Azınlık topluluklarında teşhis hizmetlerinin geliştirilmesi hayati önem taşır; Daha önceki ASD yakalanırsa, daha başarılı müdahaleler olma eğilimindedir. Çocuklar erken yaşlarda destek hizmetleriyle iletişime geçerlerse, tam potansiyellerine ulaşma olasılıkları daha yüksektir.

İlginç bir şekilde, 11 topluluk arasında otizm oranları değişiyordu. Beş bölge benzer seviyelere (yüzde 1,3-1.4) sahipti, fakat en yüksek oran New Jersey topluluğunda görüldü, bu da 34’te 1’e (yüzde 2.9) ulaştı.

Araştırmacılar bu eşitsizliğin, otizmin farklı alanlarda belgelendiği ve teşhis edildiği yönündeki farklılıklardan kaynaklanabileceğine inanmaktadır.

2016 sonuçları yayınlandıktan sonra, birçok kişi ASD’deki artışın durakladığı sonucuna vardı. Şimdi, bazıları bunun böyle olmayabileceğine inanıyor.

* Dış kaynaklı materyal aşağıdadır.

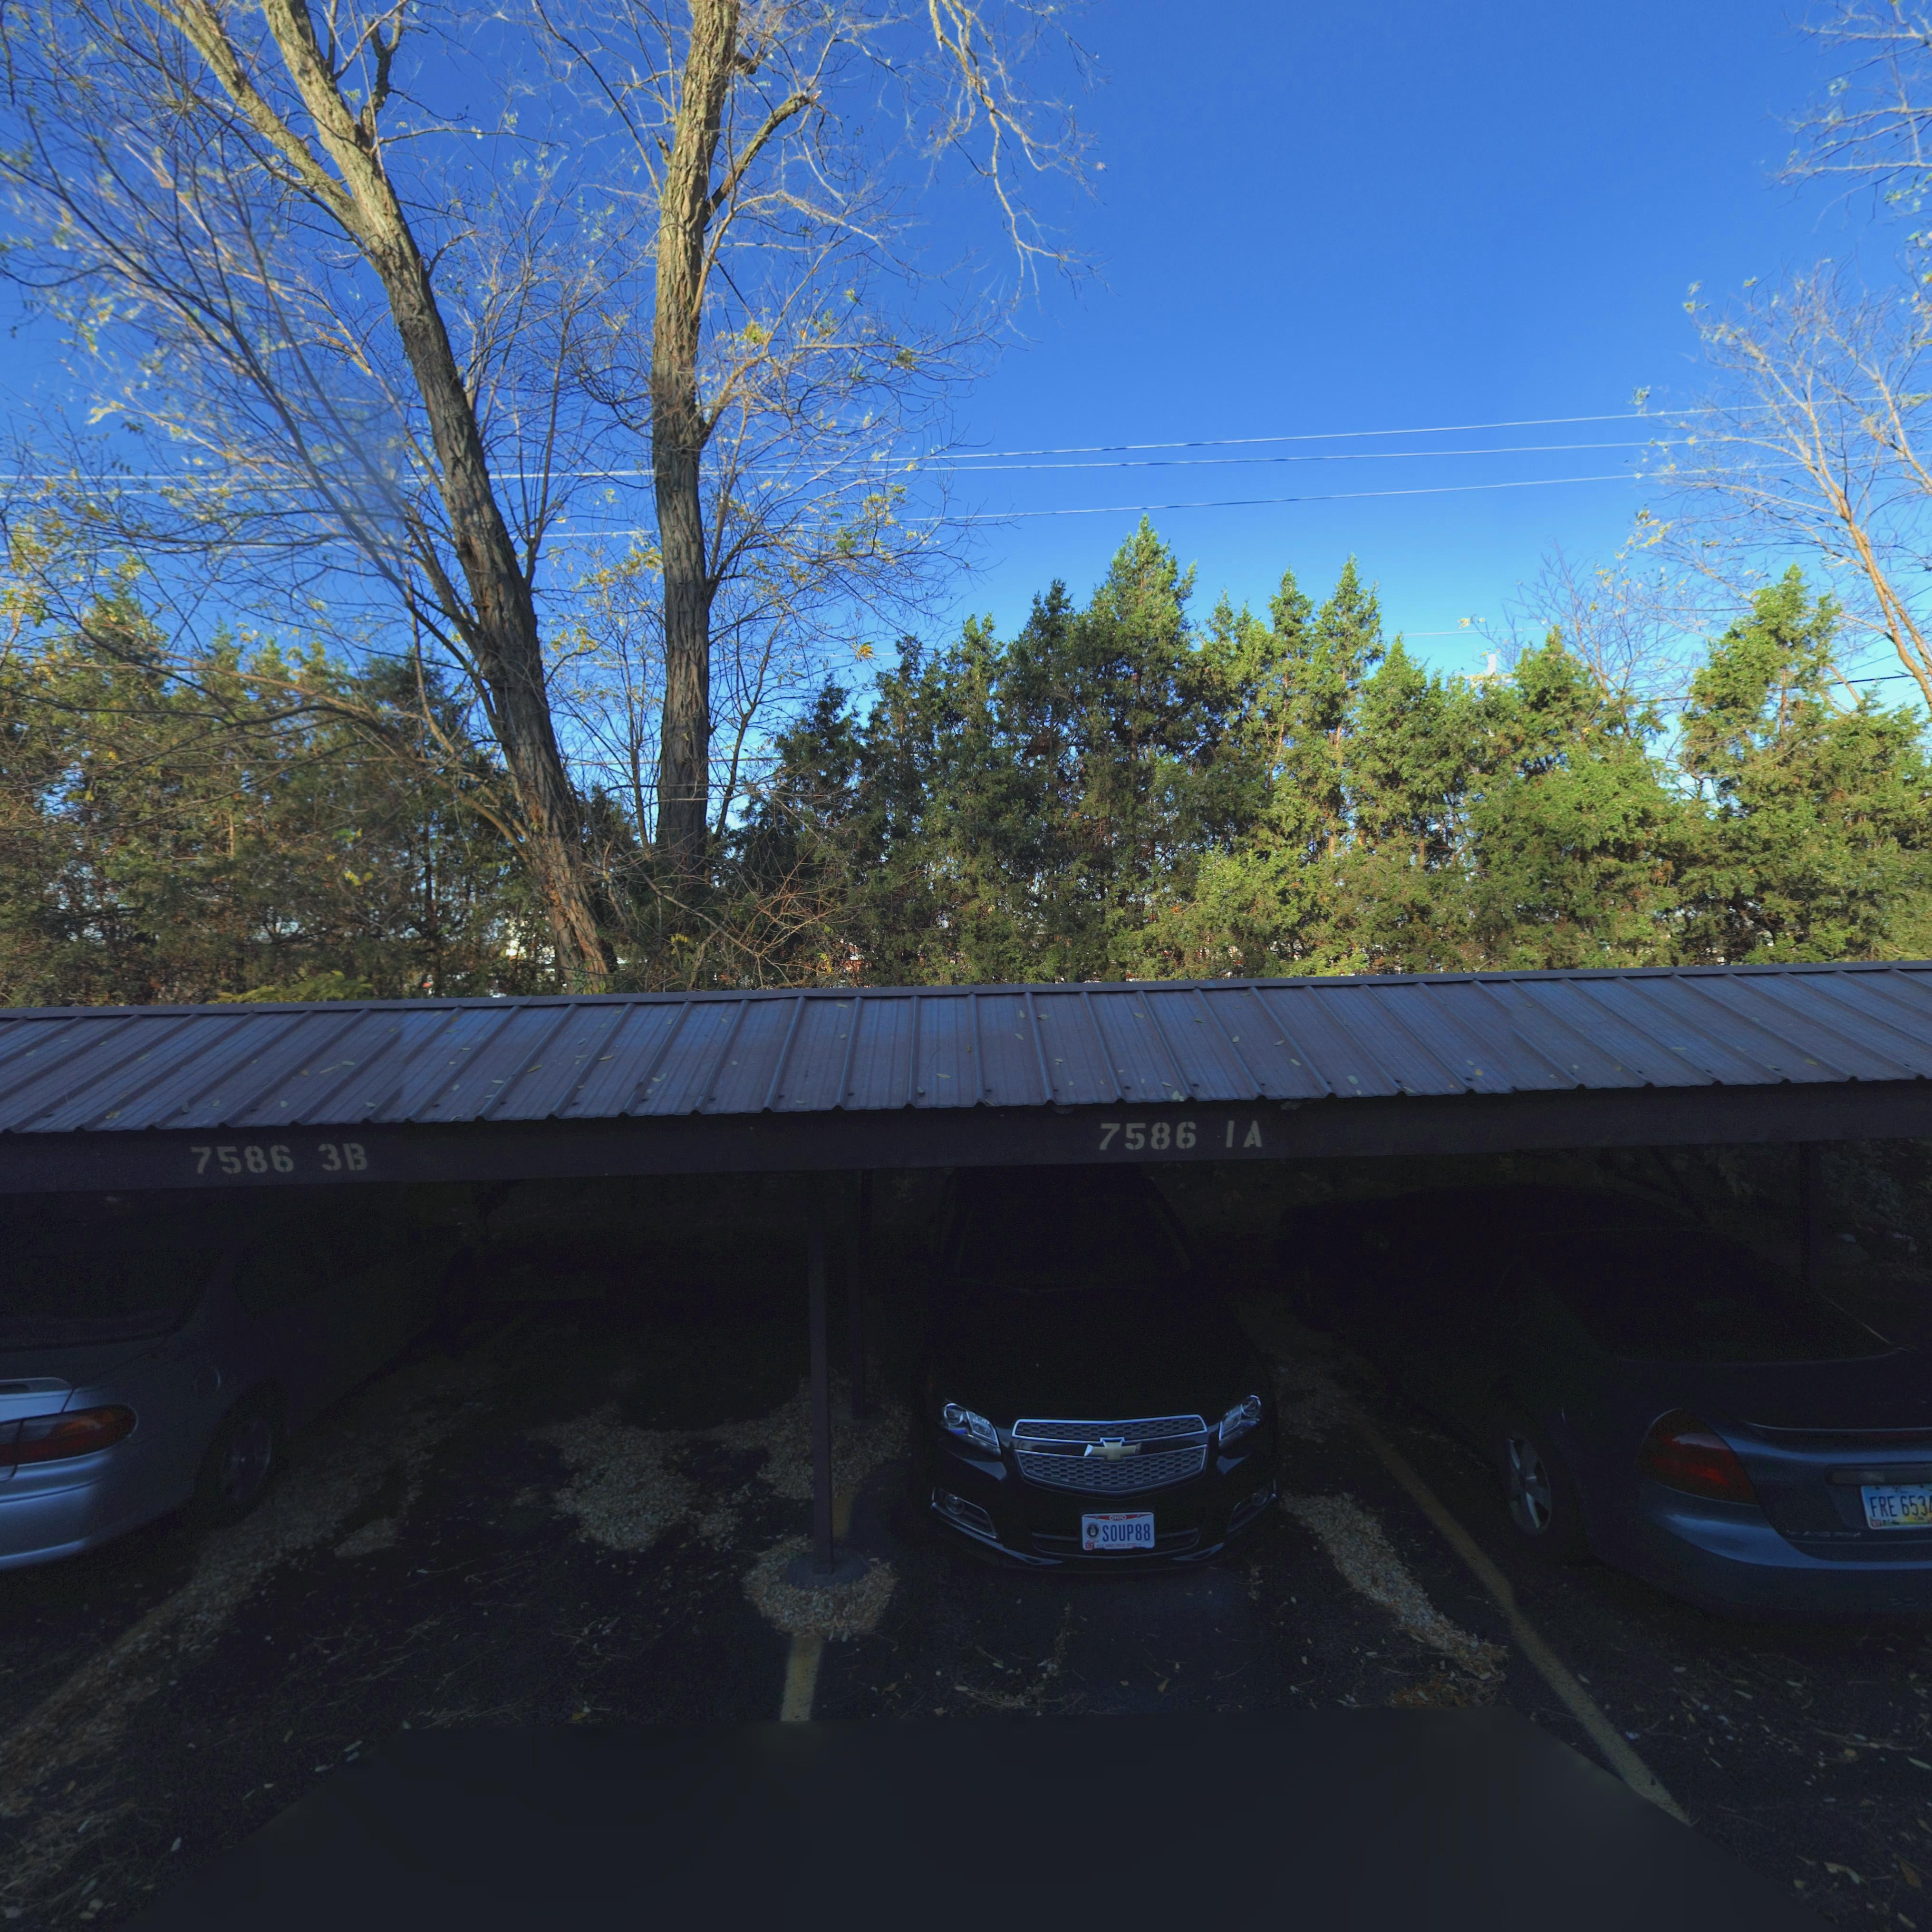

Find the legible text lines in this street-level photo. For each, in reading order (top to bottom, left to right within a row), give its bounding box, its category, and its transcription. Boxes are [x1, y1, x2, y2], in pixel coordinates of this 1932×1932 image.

[1098, 1120, 1198, 1151] StreetNumber: 7586
[189, 1144, 295, 1175] StreetNumber: 7586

Örneğin, Newark’taki Rutgers New Jersey Tıp Fakültesi’nde pediatri profesörü olan Walter Zahorodny, soruşturmanın New Jersey bölümünü yöneten – diyor ki:

“2016’da gördüklerimizin sadece yol boyunca bir duraklama olduğu açıkça görülüyor. ASD oranlarının hangi noktada olacağı görülecektir.”

Tam olarak otizm oranlarının neden artmakta olabileceği tam olarak net değildir. İçerisinde bulunabilecek faktörlerden biri, günümüzde, annelerin, ana hastalıkların, genetik mutasyonların ve çoklu toplumların daha büyük olasılıkla daha büyük yaşta çocuk sahibi olmalarıdır.

Zahorodny, “Bunlar, bir etki uygulayan gerçek etkiler, ancak yüksek orandaki otizm prevalansını açıklamak için yeterli değil” diyor.

“Bu önemli artışa katkıda bulunan henüz tanımlanmamış çevresel riskler var; bir çocuğun utero gelişiminde veya doğum komplikasyonları veya yenidoğan dönemine bağlı olarak etkileyebilecek faktörler. Otizm için genetik olmayan tetikleyicilere daha fazla araştırmaya ihtiyacımız var.”

Erken tanı anahtardır

Bu bulgulardan eve dönme mesajı, teşhisin daha erken gerçekleşmesi gerektiğidir. Örneğin, ASD tanısı alan çocukların yarısından daha azının 4 yaşından önce tanılarını aldıklarını bulmuşlardır.

Ayrıca, ASD’li çocukların yüzde 85’inin 3 yaşına gelindiğinde gelişmeleriyle ilgili kaygılarını gösteren tıbbi notlar olmasına rağmen, bunların sadece yüzde 42’si gelişimsel bir değerlendirme almıştır.

Shapira, “Ebeveynler çocuklarının gelişimini takip edebilir ve bir endişe varsa erken hareket edebilirler.” “Sağlık hizmeti sağlayıcıları, ebeveynlerin bu endişelere karşı harekete geçmelerine yardım edebilir ve yardımcı olabilir.”

“Ve çocuklar adına ya da çocuklar adına çalışanlar, otizmli tüm çocukların mümkün olan en erken zamanda ihtiyaç duydukları hizmetlerle özdeşleştiğinden emin olmak için güçlerini birleştirebilirler” diye ekliyor. “Birlikte, bir çocuğun geleceğini geliştirebiliriz.”

ADDM’nin bir sonraki raporu, 2016 yılında 8 olan çocuklardan veri sağlayacaktır. Bu bilgiler eklendiğinde, otizm oranlarının artıp artmadığını veya kimlik oranlarında bir değişiklik olup olmadığını görmeyi kolaylaştıracaktır.